● **SET OF TASKS**
#1 In the chemistry excerpt, why have great efforts gone into developing metal-free oxidative functionalization of the C(sp3)–H bond? Answer in one to three sentences.
#2 Rewrite the paragraph of the chemistry excerpt that begins "A PIDA-promoted cross-dehydrogenative coupling reaction" as a short bulleted list, keeping its main facts.
#3 According to the chemistry excerpt, what oxidant did Prabhu use in the TBAI-catalyzed α-aminoxylation of ketones?

● **STUDY TEXT**

Rongxiang Chena,
Bing Liub,
Wenbo Lib,
Kai-Kai Wang*a,
Changqing Miaob,
Zhizhuang Lib,
Yingjie Lvc and
Lantao Liu*d
aSchool of Pharmacy, Xinxiang University, Xinxiang 453000, P. R. China. E-mail: wangkaikaii@163.com
bSchool of Chemistry and Materials Engineering, Xinxiang University, Xinxiang 453000, P. R. China
cXinxiang Tuoxin Pharmaceutical Company Limited, Xinxiang 453000, P. R. China
dCollege of Chemistry and Chemical Engineering, Shangqiu Normal University, Shangqiu, Henan 476000, P. R. China. E-mail: liult05@iccas.ac.cn
First published on 19th February 2021
A PIDA-promoted cross-dehydrogenative coupling reaction between N-hydroxyphthalimide (NHPI) and aryl ketones for efficient synthesis of N-alkoxyphthalimide products in moderate to good yields has been described. This methodology is distinguished by catalyst-free conditions, readily available starting materials, wide substrate scope and operational simplicity. In addition, a gram-scale reaction and synthetic transformation of the product into synthetically useful intermediates has been demonstrated.
In addition, due to its versatility and atom-economy potential, direct and selective C(sp3)–H bond functionalization has become one of the most powerful and efficient tool in organic synthesis in recent years, which allow direct conversion of C–H bonds to C–C and C–X bonds from simple precursors.8 Transition-metal-catalyzed C(sp3)–H functionalization has been extensively utilized for the construction of various chemical bonds. Considering the fact that these strategies are not environmentally friendly,9 therefore, great efforts have been devoted to develop metal-free free oxidative functionalization of C(sp3)–H bond. Tetrabutylammonium iodide (TBAI)/tert-butyl hydroperoxide (TBHP) has been proved as an efficient transition-metal-free system to apply in C(sp3)–H bond functionalization,10 especially through cross dehydrogenative coupling (CDC), which could assemble complicated molecules from the widely available and simple materials.11 For example, Prabhu reported a TBAI-catalyzed α-aminoxylation of ketones using TBHP as oxidant to directly construct corresponding N-alkoxyphthalimide products (Scheme 1b).12 Although many notable advances toward the synthesis of N-alkoxyphthalimide derivatives have been reported, the development of more simple, concise and efficient synthetic routes remains highly attractive. As a continuation of our previous work focused on free radical chemistry without transition metal catalyst,13 in this context, herein we disclose a novel and efficient method towards N-alkoxyphthalimides via direct cross dehydrogenative coupling of aryl ketones with NHPI without transition metal catalyst via a radical process (Scheme 1c).

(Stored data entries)
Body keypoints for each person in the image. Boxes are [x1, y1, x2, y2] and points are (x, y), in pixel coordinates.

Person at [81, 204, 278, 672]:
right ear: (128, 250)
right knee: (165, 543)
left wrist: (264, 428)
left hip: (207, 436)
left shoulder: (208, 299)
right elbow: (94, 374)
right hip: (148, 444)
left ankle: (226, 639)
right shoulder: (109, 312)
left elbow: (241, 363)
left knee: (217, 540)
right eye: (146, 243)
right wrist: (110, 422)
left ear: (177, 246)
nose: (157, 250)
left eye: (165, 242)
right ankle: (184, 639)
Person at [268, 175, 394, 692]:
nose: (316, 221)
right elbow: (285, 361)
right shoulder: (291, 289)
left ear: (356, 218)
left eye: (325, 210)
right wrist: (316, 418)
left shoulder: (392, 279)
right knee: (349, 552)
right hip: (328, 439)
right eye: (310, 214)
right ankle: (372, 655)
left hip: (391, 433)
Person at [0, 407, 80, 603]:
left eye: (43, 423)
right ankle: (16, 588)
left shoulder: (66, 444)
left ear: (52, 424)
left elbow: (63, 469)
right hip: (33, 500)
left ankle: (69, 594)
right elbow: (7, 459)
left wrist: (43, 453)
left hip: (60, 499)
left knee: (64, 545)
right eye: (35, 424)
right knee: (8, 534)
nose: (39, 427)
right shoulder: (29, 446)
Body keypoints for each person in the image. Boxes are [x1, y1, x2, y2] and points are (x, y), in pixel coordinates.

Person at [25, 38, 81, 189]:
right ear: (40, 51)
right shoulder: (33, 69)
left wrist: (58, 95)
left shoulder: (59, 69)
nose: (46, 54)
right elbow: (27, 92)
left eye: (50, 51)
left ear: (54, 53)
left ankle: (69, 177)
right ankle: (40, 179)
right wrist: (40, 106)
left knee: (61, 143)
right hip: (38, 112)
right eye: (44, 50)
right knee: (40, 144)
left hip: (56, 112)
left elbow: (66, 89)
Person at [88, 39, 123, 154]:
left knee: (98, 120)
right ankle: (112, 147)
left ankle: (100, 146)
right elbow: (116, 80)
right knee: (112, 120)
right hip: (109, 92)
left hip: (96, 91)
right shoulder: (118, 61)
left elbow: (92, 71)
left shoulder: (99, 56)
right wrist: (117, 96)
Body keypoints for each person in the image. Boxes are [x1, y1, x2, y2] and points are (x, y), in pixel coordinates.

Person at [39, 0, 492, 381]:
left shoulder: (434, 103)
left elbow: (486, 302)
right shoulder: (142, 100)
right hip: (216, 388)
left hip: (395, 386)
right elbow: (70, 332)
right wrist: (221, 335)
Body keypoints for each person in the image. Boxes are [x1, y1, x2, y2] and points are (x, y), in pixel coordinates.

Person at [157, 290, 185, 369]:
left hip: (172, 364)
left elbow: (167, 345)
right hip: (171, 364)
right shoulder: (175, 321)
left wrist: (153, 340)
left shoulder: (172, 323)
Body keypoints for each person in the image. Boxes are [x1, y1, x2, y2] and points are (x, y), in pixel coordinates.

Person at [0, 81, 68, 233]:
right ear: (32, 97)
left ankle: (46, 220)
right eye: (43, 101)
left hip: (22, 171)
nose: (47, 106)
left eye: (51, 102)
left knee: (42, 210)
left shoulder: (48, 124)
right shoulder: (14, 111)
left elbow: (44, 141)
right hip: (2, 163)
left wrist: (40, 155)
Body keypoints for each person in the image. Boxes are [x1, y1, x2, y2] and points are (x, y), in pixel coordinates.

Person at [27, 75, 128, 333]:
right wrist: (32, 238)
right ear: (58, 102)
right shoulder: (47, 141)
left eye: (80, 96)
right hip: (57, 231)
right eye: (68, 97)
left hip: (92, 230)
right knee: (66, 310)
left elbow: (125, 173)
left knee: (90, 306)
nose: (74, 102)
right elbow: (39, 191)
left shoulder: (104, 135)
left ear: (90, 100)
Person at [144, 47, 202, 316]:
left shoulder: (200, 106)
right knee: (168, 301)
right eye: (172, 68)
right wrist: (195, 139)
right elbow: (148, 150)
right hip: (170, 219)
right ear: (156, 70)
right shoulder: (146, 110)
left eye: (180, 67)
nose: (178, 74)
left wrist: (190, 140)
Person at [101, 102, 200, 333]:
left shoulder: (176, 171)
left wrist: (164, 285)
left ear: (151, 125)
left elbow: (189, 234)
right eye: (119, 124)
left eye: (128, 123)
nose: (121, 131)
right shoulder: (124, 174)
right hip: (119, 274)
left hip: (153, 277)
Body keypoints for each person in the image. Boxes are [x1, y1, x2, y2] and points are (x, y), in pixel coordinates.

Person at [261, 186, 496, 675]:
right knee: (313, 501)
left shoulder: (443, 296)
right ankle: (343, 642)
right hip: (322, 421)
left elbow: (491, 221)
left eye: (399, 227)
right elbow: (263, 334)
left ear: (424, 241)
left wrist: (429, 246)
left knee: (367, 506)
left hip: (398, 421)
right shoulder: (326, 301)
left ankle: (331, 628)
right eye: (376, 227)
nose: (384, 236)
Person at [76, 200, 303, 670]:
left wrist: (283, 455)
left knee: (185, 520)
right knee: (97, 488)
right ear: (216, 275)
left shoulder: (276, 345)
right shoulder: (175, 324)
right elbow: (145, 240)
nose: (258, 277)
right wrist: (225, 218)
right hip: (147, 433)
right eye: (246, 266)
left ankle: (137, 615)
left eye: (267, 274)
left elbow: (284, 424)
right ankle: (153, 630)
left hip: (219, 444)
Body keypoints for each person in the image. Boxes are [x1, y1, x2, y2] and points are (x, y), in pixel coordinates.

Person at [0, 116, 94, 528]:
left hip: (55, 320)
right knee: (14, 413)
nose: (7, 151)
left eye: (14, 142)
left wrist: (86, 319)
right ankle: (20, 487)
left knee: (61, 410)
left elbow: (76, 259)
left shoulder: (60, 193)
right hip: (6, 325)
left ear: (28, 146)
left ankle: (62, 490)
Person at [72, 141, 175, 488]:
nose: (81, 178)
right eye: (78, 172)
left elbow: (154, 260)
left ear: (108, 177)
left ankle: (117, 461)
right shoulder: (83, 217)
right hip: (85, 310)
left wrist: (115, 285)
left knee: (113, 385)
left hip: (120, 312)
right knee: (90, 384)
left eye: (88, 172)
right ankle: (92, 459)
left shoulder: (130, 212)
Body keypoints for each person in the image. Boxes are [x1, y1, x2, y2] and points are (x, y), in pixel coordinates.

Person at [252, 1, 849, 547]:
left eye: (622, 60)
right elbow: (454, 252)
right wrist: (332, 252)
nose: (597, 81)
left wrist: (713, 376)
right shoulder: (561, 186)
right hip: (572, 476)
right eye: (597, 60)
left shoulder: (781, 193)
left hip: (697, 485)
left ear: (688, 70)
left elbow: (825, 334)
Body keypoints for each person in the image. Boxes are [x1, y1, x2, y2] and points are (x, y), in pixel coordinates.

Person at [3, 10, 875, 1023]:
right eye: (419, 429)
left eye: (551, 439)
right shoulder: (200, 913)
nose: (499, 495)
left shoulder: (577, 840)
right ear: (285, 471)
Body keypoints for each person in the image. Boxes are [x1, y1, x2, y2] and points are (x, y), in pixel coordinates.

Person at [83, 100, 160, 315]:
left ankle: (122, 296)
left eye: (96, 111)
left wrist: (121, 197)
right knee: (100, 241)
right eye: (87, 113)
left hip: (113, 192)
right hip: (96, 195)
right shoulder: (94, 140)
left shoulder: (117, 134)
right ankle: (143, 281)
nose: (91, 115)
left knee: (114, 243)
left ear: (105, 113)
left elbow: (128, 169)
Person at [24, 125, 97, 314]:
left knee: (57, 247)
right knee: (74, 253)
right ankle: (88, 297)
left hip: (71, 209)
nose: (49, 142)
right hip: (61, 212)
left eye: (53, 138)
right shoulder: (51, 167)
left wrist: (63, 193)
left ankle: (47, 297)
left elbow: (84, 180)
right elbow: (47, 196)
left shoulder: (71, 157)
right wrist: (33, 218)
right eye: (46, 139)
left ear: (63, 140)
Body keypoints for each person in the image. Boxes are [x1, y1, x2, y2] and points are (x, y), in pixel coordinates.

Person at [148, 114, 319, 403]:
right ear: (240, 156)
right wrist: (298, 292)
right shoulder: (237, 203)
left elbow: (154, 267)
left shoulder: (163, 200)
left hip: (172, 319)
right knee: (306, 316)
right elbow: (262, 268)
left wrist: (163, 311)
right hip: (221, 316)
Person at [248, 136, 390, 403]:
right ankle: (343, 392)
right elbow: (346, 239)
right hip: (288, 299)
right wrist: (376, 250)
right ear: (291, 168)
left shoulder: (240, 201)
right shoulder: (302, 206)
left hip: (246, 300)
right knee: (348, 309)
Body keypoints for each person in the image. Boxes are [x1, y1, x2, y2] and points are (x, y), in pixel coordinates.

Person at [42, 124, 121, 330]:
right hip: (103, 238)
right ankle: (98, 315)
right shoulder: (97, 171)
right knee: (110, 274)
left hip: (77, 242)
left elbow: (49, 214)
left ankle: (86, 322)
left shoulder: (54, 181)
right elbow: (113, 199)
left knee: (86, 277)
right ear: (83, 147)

● **ANSWERS TO EACH TASK**
#1 Transition-metal-catalyzed C(sp3)–H functionalization strategies are not environmentally friendly. For that reason, great efforts have been devoted to developing metal-free oxidative functionalization of the C(sp3)–H bond.

#2
- A PIDA-promoted cross-dehydrogenative coupling reaction between N-hydroxyphthalimide (NHPI) and aryl ketones gives N-alkoxyphthalimide products in moderate to good yields.
- The method needs no catalyst, uses readily available starting materials, has a wide substrate scope and is simple to perform.
- A gram-scale reaction was demonstrated.
- The product was also converted into synthetically useful intermediates.

#3 Tert-butyl hydroperoxide (TBHP).